DATA SECTION »

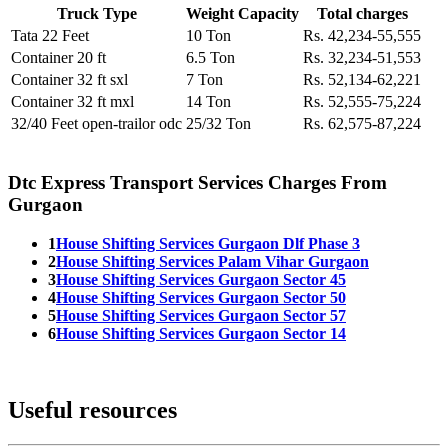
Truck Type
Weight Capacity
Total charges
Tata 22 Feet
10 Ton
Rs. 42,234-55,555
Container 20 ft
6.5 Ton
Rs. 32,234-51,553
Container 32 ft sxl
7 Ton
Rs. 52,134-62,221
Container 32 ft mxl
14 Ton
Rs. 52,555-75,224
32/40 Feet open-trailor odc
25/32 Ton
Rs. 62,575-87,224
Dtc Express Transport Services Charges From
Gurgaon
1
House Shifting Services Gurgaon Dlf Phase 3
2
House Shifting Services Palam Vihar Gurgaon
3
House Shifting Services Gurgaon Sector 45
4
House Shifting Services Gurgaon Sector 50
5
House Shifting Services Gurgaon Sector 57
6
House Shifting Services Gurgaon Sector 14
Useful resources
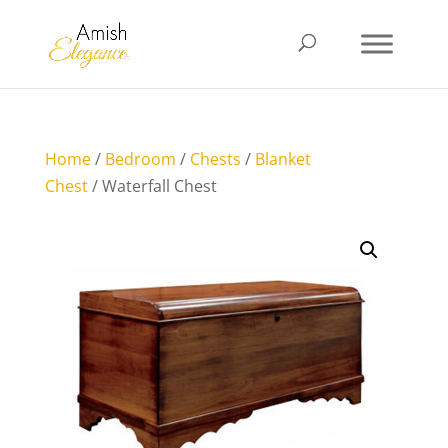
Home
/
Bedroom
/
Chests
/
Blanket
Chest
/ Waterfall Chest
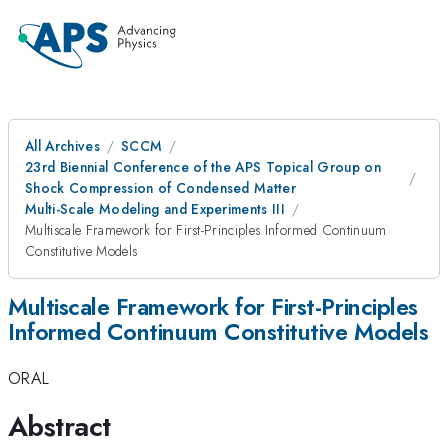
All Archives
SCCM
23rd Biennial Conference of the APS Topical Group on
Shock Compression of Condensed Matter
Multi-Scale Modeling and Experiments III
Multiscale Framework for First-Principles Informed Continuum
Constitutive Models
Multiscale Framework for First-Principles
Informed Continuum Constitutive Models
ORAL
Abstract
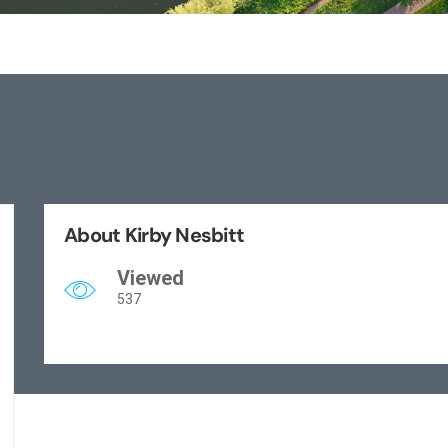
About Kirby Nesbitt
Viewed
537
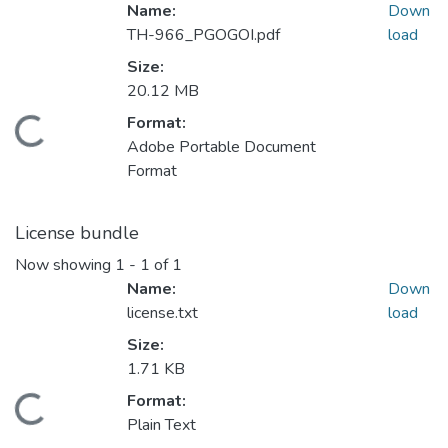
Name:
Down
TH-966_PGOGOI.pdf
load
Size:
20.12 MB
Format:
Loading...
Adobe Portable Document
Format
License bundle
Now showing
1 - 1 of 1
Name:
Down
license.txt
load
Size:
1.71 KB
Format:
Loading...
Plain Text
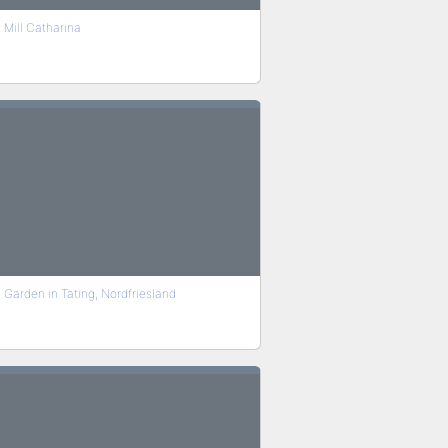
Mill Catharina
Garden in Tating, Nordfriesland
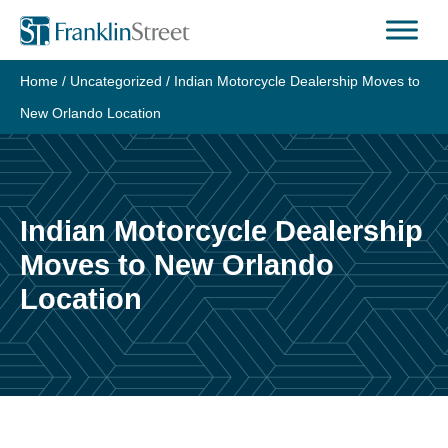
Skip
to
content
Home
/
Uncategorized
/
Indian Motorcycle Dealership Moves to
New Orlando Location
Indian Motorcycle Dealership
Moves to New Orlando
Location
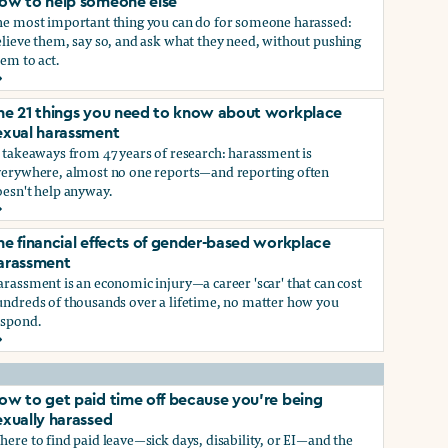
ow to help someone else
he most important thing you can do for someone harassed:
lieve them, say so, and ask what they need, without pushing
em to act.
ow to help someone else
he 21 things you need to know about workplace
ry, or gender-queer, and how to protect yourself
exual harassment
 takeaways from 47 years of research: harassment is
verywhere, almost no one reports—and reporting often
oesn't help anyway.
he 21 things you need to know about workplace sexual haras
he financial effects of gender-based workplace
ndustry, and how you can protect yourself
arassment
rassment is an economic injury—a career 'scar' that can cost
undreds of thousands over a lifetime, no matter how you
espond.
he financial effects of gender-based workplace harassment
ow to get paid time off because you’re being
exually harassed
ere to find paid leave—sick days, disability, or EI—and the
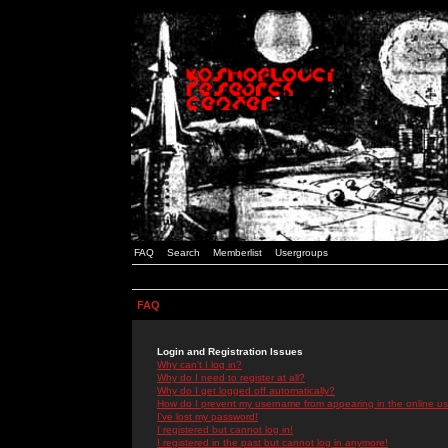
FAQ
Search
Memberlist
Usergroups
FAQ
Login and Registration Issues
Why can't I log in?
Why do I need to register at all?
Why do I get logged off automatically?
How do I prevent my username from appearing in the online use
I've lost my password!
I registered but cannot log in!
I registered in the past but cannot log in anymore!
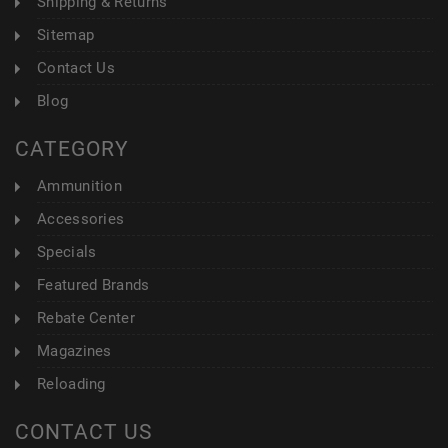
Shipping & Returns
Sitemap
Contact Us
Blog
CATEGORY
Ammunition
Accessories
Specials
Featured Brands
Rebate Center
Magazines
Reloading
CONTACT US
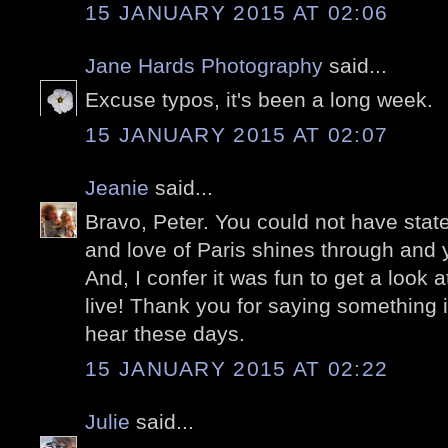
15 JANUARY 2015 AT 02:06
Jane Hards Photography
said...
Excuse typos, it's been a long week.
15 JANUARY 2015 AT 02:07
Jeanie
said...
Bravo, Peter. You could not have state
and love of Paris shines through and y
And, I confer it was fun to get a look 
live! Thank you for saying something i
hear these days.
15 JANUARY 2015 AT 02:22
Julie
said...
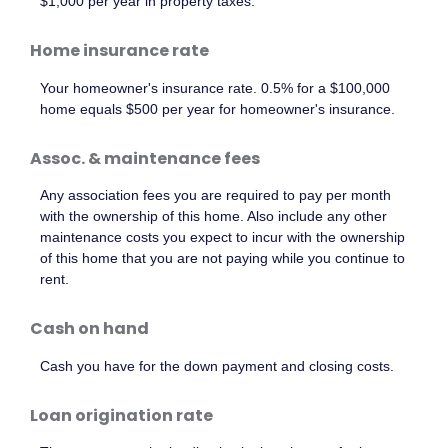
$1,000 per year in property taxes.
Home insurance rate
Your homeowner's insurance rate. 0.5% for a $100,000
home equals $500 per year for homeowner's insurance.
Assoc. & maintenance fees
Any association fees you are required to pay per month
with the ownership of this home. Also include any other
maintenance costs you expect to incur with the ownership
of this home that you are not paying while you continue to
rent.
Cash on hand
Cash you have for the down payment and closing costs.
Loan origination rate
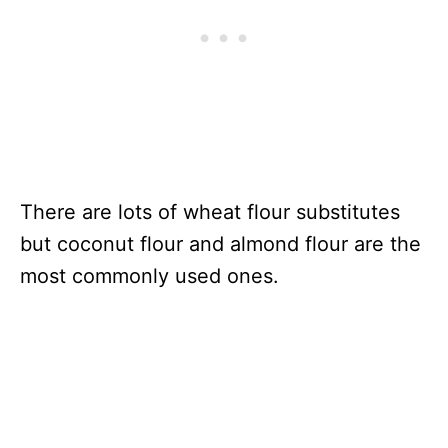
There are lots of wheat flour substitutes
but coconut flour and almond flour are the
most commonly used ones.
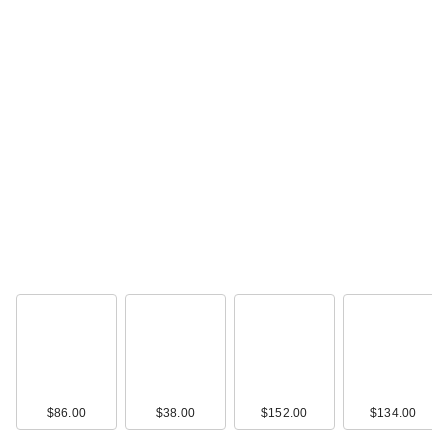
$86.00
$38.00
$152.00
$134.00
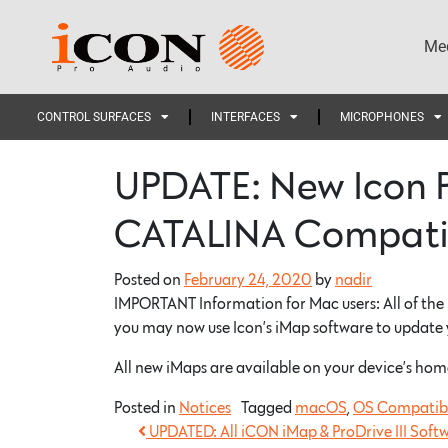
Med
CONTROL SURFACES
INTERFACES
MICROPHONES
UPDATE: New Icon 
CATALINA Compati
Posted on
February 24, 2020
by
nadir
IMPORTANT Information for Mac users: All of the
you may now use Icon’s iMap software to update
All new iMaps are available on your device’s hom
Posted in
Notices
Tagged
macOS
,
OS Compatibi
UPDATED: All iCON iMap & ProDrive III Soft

WHAT IS EXPECTED » How many lines in the records above contain the string "yourself"? Matches must have the same uppercase and lowercase letters, and your reply should be only the number.

REPLY TO THE EXERCISE » 2